- Mother speaks of family’s unbearable loss
- ‘Horrendous, indescribable pain’
- Leanne’s Gift – the road safety charity in her name
- Commissioner pays tribute
The mother of a teenage girl killed in a road collision, made an emotional speech to students in the Forest of Dean today at a Drive for Life event.
Heather Davies spoke of the loss of her ‘beautiful, bubbly’ nineteen year-old daughter Leanne, who was tragically killed in a car crash in 2013. Leanne was a passenger in the vehicle driven recklessly by her boyfriend, who lost control and crashed into a wall in the Forest of Dean.
Heather recalled the devastating impact Leanne’s death had on her and her family, to students at Gloucestershire College’s Five Acres campus.
“I don’t remember much else from that night except having this horrendous indescribable pain inside me. I had never felt anything like it.
“We all felt emotionally drained…our lives had been dramatically changed forever and we were never going to be the same people.”
Police investigations into the collision found that the driver, Paul Reddan, had been racing another vehicle at speeds up to 70 mph when he crashed into a wall in Longhope. Reddan, from Broadwell, was found guilty of causing death by dangerous driving and sentenced to six years in prison. He was also banned from driving for 5 years and will be required to take an extended test before he can drive again.
Heather told students:
“In October 2014 we attended a very tense and draining seven day trial, we listened to massive amounts of evidence …but we finally came away knowing exactly what had happened to our daughter that night.
“Paul Reddan did not set out to kill Leanne but through his ludicrous driving and irresponsible actions, we have been left without our daughter. I never ever would want any of you to put your families through the pain that we have had to deal with.
“My message to you today is we must all strive to not only continue to improve the way in which we drive every day, but also accept the responsibility that we all have when we take to the road.”

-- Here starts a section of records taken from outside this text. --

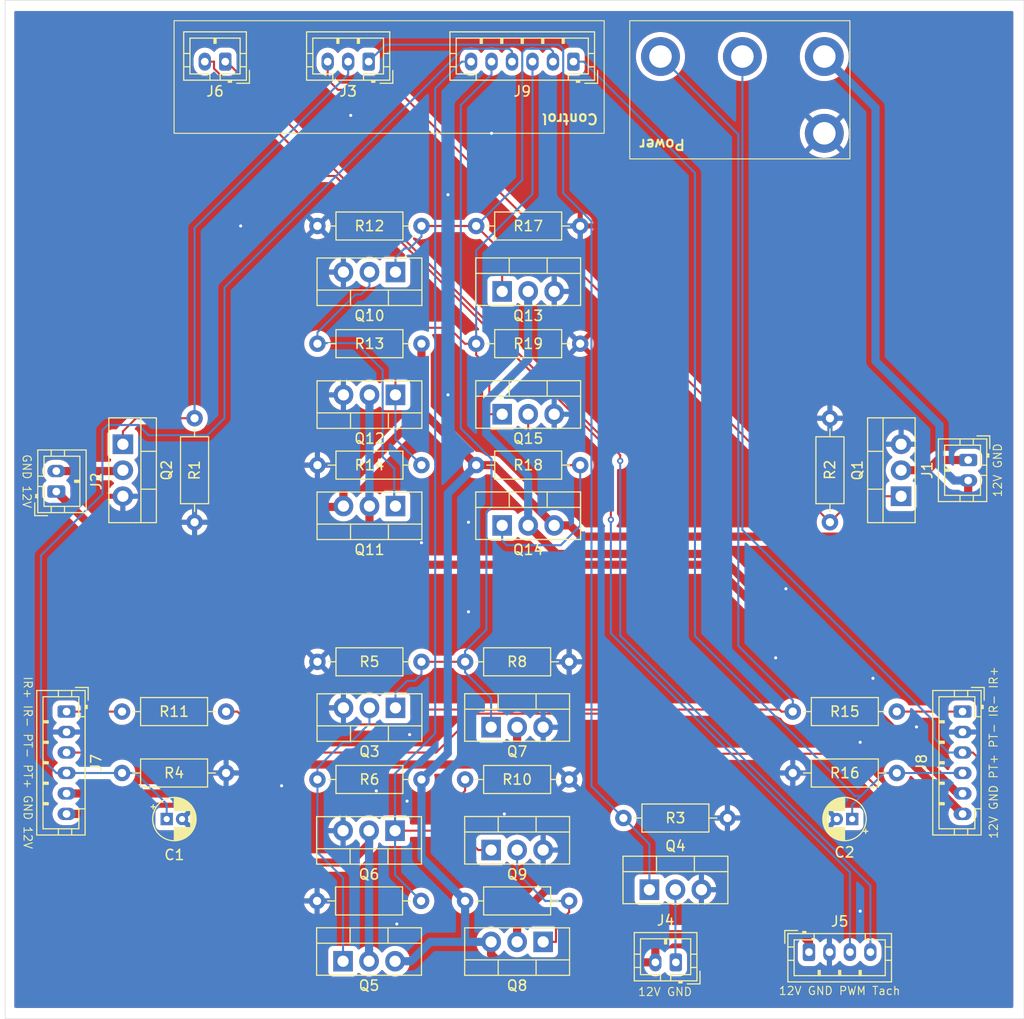
<source format=kicad_pcb>
(kicad_pcb
	(version 20240108)
	(generator "pcbnew")
	(generator_version "8.0")
	(general
		(thickness 1.6)
		(legacy_teardrops no)
	)
	(paper "A4")
	(layers
		(0 "F.Cu" signal)
		(31 "B.Cu" signal)
		(36 "B.SilkS" user "B.Silkscreen")
		(37 "F.SilkS" user "F.Silkscreen")
		(38 "B.Mask" user)
		(40 "Dwgs.User" user "User.Drawings")
		(41 "Cmts.User" user "User.Comments")
		(44 "Edge.Cuts" user)
		(45 "Margin" user)
		(46 "B.CrtYd" user "B.Courtyard")
		(47 "F.CrtYd" user "F.Courtyard")
		(48 "B.Fab" user)
		(49 "F.Fab" user)
	)
	(setup
		(pad_to_mask_clearance 0)
		(allow_soldermask_bridges_in_footprints no)
		(grid_origin 146.05 105)
		(pcbplotparams
			(layerselection 0x00010fc_ffffffff)
			(plot_on_all_layers_selection 0x0000000_00000000)
			(disableapertmacros no)
			(usegerberextensions no)
			(usegerberattributes yes)
			(usegerberadvancedattributes yes)
			(creategerberjobfile yes)
			(dashed_line_dash_ratio 12.000000)
			(dashed_line_gap_ratio 3.000000)
			(svgprecision 4)
			(plotframeref no)
			(viasonmask no)
			(mode 1)
			(useauxorigin no)
			(hpglpennumber 1)
			(hpglpenspeed 20)
			(hpglpendiameter 15.000000)
			(pdf_front_fp_property_popups yes)
			(pdf_back_fp_property_popups yes)
			(dxfpolygonmode yes)
			(dxfimperialunits yes)
			(dxfusepcbnewfont yes)
			(psnegative no)
			(psa4output no)
			(plotreference yes)
			(plotvalue yes)
			(plotfptext yes)
			(plotinvisibletext no)
			(sketchpadsonfab no)
			(subtractmaskfromsilk no)
			(outputformat 1)
			(mirror no)
			(drillshape 1)
			(scaleselection 1)
			(outputdirectory "")
		)
	)
	(net 0 "")
	(net 1 "GND")
	(net 2 "/Motors/(left) sense^{analog}")
	(net 3 "/Motors/(right) sense^{analog}")
	(net 4 "+12V")
	(net 5 "Net-(J1-Pin_1)")
	(net 6 "Net-(J2-Pin_2)")
	(net 7 "/Main Brush/mainBrushActivate")
	(net 8 "/Sweep Brushes/rightBrushActivate")
	(net 9 "/Sweep Brushes/leftBrushActivate")
	(net 10 "Net-(J4-Pin_1)")
	(net 11 "/Vacuum Turbine/Tach")
	(net 12 "/Vacuum Turbine/PWM")
	(net 13 "Net-(J7-Pin_1)")
	(net 14 "+5V")
	(net 15 "Net-(J7-Pin_5)")
	(net 16 "Net-(J7-Pin_6)")
	(net 17 "Net-(J8-Pin_5)")
	(net 18 "Net-(J8-Pin_6)")
	(net 19 "Net-(J8-Pin_1)")
	(net 20 "/Motors/(right) forwardActive")
	(net 21 "/Motors/(left) reverseActive")
	(net 22 "/Motors/(left) forwardActive")
	(net 23 "/Motors/(right) reverseActive")
	(net 24 "Net-(Q3-D)")
	(net 25 "Net-(Q8-G)")
	(net 26 "Net-(Q10-D)")
	(net 27 "Net-(Q14-G)")
	(net 28 "+3.3V")
	(footprint "Package_TO_SOT_THT:TO-220-3_Vertical" (layer "F.Cu") (at 145.09 95.945))
	(footprint "Resistor_THT:R_Axial_DIN0207_L6.3mm_D2.5mm_P10.16mm_Horizontal" (layer "F.Cu") (at 107.97 131))
	(footprint "Package_TO_SOT_THT:TO-220-3_Vertical" (layer "F.Cu") (at 134.63 136.635 180))
	(footprint "Package_TO_SOT_THT:TO-220-3_Vertical" (layer "F.Cu") (at 159.47 142.4))
	(footprint "Package_TO_SOT_THT:TO-220-3_Vertical" (layer "F.Cu") (at 149.09 147.5 180))
	(footprint "Package_TO_SOT_THT:TO-220-3_Vertical" (layer "F.Cu") (at 134.67 124.635 180))
	(footprint "Package_TO_SOT_THT:TO-220-3_Vertical" (layer "F.Cu") (at 144.01 138.525))
	(footprint "Resistor_THT:R_Axial_DIN0207_L6.3mm_D2.5mm_P10.16mm_Horizontal" (layer "F.Cu") (at 142.55 100.92))
	(footprint "Resistor_THT:R_Axial_DIN0207_L6.3mm_D2.5mm_P10.16mm_Horizontal" (layer "F.Cu") (at 127.05 120.135))
	(footprint "Connector_JST:JST_PH_B2B-PH-K_1x02_P2.00mm_Vertical" (layer "F.Cu") (at 190.6 100.42 -90))
	(footprint "Capacitor_THT:CP_Radial_D4.0mm_P1.50mm" (layer "F.Cu") (at 179.2726 135.5 180))
	(footprint "MountingHole:MountingHole_2.2mm_M2_DIN965_Pad" (layer "F.Cu") (at 176.55 68.5 -90))
	(footprint "Resistor_THT:R_Axial_DIN0207_L6.3mm_D2.5mm_P10.16mm_Horizontal" (layer "F.Cu") (at 183.63 131 180))
	(footprint "Resistor_THT:R_Axial_DIN0207_L6.3mm_D2.5mm_P10.16mm_Horizontal" (layer "F.Cu") (at 151.63 131.635 180))
	(footprint "Resistor_THT:R_Axial_DIN0207_L6.3mm_D2.5mm_P10.16mm_Horizontal" (layer "F.Cu") (at 137.21 100.92 180))
	(footprint "Connector_JST:JST_PH_B6B-PH-K_1x06_P2.00mm_Vertical" (layer "F.Cu") (at 190.05 125 -90))
	(footprint "Package_TO_SOT_THT:TO-220-3_Vertical" (layer "F.Cu") (at 144.01 126.525))
	(footprint "Resistor_THT:R_Axial_DIN0207_L6.3mm_D2.5mm_P10.16mm_Horizontal" (layer "F.Cu") (at 141.47 120.135))
	(footprint "Resistor_THT:R_Axial_DIN0207_L6.3mm_D2.5mm_P10.16mm_Horizontal" (layer "F.Cu") (at 152.71 89.055 180))
	(footprint "Package_TO_SOT_THT:TO-220-3_Vertical" (layer "F.Cu") (at 134.67 82.055 180))
	(footprint "MountingHole:MountingHole_2.2mm_M2_DIN965_Pad" (layer "F.Cu") (at 160.55 61 -90))
	(footprint "MountingHole:MountingHole_2.2mm_M2_DIN965_Pad" (layer "F.Cu") (at 176.55 61 -90))
	(footprint "Connector_JST:JST_PH_B2B-PH-K_1x02_P2.00mm_Vertical" (layer "F.Cu") (at 162.05 149.5 180))
	(footprint "Package_TO_SOT_THT:TO-220-3_Vertical" (layer "F.Cu") (at 108.05 98.88 -90))
	(footprint "Resistor_THT:R_Axial_DIN0207_L6.3mm_D2.5mm_P10.16mm_Horizontal" (layer "F.Cu") (at 141.47 143.5))
	(footprint "Package_TO_SOT_THT:TO-220-3_Vertical" (layer "F.Cu") (at 145.09 106.81))
	(footprint "Connector_JST:JST_PH_B3B-PH-K_1x03_P2.00mm_Vertical" (layer "F.Cu") (at 132.05 61.5 180))
	(footprint "Resistor_THT:R_Axial_DIN0207_L6.3mm_D2.5mm_P10.16mm_Horizontal" (layer "F.Cu") (at 156.93 135.4))
	(footprint "Resistor_THT:R_Axial_DIN0207_L6.3mm_D2.5mm_P10.16mm_Horizontal" (layer "F.Cu") (at 183.63 125 180))
	(footprint "Resistor_THT:R_Axial_DIN0207_L6.3mm_D2.5mm_P10.16mm_Horizontal"
		
... [593776 chars truncated]
</source>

Following Leanne’s death, her family set up Leanne’s Gift – a charity which seeks to raise awareness of road safety in the Forest of Dean and provides financial support to the families of young people killed in collisions.
‘Drive for Life’ was organised by Gloucestershire’s Road Safety Partnership which is made up of the county’s fire and rescue service (GFRS), Gloucestershire County Council, Gloucestershire Constabulary and the Police and Crime Commissioner Martin Surl who opened the event.
He told the students,
“I’m sure many of you are looking forward to driving for the first time and I remember the feeling of getting my first car, and the freedom that came with it.
“But the harsh reality is that 25 per cent of you are going to crash within the first 12 months of driving.
“Sadly young people do die on our roads, and many have near misses. This is why in my role as commissioner, I have made safe and social driving a priority for the police.
“I’m absolutely sure that events like Drive for Life do save lives, by making young drivers like yourselves aware of the bigger picture of the impact unsafe driving can have on friends, families and your own life.”
Around 550 students aged 16-19 were given the day off from their studies to learn about safe driving and the consequences of driving irresponsibly.
As well as taking part in a range of activities and educational workshops, they viewed the remains of a vehicle that was involved in a local road traffic collision and heard from the emergency services about the actions they have to take and the impact on them. They also experienced the ‘ripple effect’ as a Family Liaison Officer broke the news to a victim’s family and witnessed the effect a crash can have on the human body.
Iain Robertson, Watch Manager with Gloucestershire Fire and Rescue Service in Winchcombe gave a hard-hitting presentation on the reasons why road accidents are so much more frequent amongst 15 to 23 year-olds.
“Nobody chooses to crash, but the under-development of the frontal lobe of the brain puts young drivers at a disadvantage because it controls risk-taking and decision-making. This can make them feel over-confident in their driving ability.
“The best way to keep yourself and others safe is to reflect on your driving regularly and act on your reflections.
“When you hear statistics about the significant amount of young driver casualties across the county, it’s easy to think it happens to other people. Well the truth is you are other people.”